MINNETONKA, Minn. — Ava Muench has loved swimming since she was young.
"Ava has been a part of swimming lessons since she was a baby," Carrie Muench, Ava's mom, said. "She's swam in community swim lessons, she's swam in adaptive swim clubs, Special Olympics swimming."
This fall, she decided she wanted to swim with the high school team.
"What I like about swimming is probably most everything," Ava said.
So the coach turned to the team leaders and they adopted Ava.
"You'd roll up and she's like the life of the party," Annie Hipper said. "She would say, 'I'm so excited.' She would be wearing a purple swimsuit, so excited, and she would be waving her arms in the air."
They became teammates.
"I mean, I just see her as a teammate and so I was like, you know what? Let's just go swim with her. Make sure she feels included and know that she is a welcome member of this team," Rylie Ulett said.
They taught Ava plenty, but there has been more in what Ava has taught her teammates.
"I remember making a joke one time about how we were gonna crush the other team, and she said, 'That doesn't even matter. It matters that you have fun and swim your hardest.'" McKayla Kangas said.
These teammates turned into a fall to remember.
"The key was the teammates," Carrie Muench said. "The key was the coaches being willing to let that dream even become a possibility."
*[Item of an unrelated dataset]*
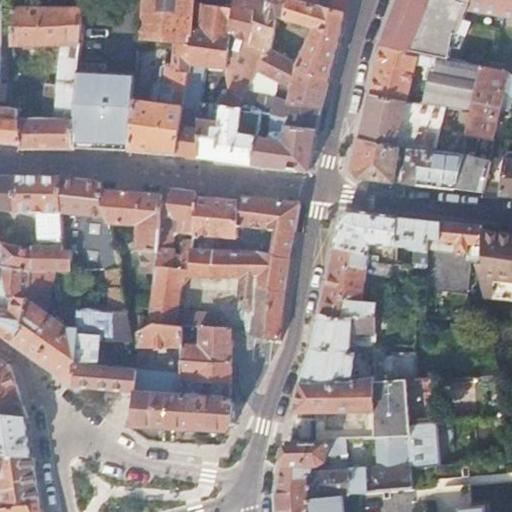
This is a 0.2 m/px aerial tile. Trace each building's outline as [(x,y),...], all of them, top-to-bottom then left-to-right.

In the team's final regular season meet, Ava competed with pure joy.
"We're very proud of her. She had a great last meet. She did the 100 free and the 50 free," Morgan Raether said.
It was a fall that was win-win for everyone.
"Sometimes we take it for granted a little bit," Coach John Bradley said. "But to see that and to see somebody who it matters so much. It makes their day and it makes them want to compete harder."
And that kind of experience and those kinds of teammates and friendships is hard for a mother to describe.
"And I think that ... I'm grateful, grateful," Carrie Muench said.